== RECORDS SUPPLIED
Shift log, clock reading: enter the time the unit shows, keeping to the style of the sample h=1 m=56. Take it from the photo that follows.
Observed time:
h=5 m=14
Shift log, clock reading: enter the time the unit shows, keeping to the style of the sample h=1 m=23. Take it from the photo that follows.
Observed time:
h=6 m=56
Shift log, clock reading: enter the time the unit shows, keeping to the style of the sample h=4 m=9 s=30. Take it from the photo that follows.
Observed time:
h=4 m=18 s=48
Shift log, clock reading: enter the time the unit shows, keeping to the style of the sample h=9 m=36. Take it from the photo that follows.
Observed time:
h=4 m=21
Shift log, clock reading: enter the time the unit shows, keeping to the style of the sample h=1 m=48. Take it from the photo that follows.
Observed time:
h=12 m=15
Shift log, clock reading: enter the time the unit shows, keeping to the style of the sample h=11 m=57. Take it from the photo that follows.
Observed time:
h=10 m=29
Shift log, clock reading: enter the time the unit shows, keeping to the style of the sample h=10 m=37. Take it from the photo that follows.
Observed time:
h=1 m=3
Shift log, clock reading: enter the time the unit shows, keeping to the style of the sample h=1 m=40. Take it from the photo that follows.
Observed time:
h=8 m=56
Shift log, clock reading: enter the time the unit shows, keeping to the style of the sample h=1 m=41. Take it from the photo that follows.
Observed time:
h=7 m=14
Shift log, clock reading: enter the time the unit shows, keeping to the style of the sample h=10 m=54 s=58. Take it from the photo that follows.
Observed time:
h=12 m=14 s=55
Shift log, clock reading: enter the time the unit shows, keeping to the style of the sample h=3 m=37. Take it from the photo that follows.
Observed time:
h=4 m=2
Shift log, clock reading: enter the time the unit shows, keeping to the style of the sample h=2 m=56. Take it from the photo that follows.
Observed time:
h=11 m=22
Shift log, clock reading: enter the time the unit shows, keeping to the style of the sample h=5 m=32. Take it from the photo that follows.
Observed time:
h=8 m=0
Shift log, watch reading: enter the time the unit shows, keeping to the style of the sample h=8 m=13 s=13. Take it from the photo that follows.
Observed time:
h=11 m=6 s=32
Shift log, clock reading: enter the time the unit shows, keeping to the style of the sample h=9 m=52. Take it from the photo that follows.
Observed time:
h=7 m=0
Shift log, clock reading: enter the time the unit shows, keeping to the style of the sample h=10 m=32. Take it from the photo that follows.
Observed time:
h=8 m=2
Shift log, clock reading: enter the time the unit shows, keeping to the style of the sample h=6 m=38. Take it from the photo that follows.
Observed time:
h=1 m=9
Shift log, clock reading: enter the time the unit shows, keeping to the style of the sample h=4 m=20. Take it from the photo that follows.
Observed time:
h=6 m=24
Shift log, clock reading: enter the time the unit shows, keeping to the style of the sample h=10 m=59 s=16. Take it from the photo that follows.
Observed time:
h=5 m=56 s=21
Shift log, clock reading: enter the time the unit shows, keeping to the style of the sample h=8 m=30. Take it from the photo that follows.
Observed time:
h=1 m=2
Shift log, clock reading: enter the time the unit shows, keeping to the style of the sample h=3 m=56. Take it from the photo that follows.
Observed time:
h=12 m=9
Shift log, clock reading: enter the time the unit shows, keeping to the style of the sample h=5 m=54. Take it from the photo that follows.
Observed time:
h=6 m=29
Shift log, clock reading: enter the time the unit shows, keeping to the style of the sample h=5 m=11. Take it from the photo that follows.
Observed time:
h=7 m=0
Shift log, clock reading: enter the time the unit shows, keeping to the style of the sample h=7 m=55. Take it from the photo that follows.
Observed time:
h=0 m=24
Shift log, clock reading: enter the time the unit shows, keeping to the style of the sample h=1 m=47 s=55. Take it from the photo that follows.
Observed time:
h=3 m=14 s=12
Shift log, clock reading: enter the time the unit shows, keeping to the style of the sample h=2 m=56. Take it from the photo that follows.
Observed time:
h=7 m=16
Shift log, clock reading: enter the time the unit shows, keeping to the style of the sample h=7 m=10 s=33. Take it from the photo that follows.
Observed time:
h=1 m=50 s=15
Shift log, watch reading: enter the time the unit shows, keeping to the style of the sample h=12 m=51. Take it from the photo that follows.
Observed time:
====
### WHAT YOU NEED TO DO:
Gather every line of the data above that contains the word "watch", treating uppercase and lowercase as different.

### SOLUTION FOR THIS PROBLEM:
Shift log, watch reading: enter the time the unit shows, keeping to the style of the sample h=8 m=13 s=13. Take it from the photo that follows.
Shift log, watch reading: enter the time the unit shows, keeping to the style of the sample h=12 m=51. Take it from the photo that follows.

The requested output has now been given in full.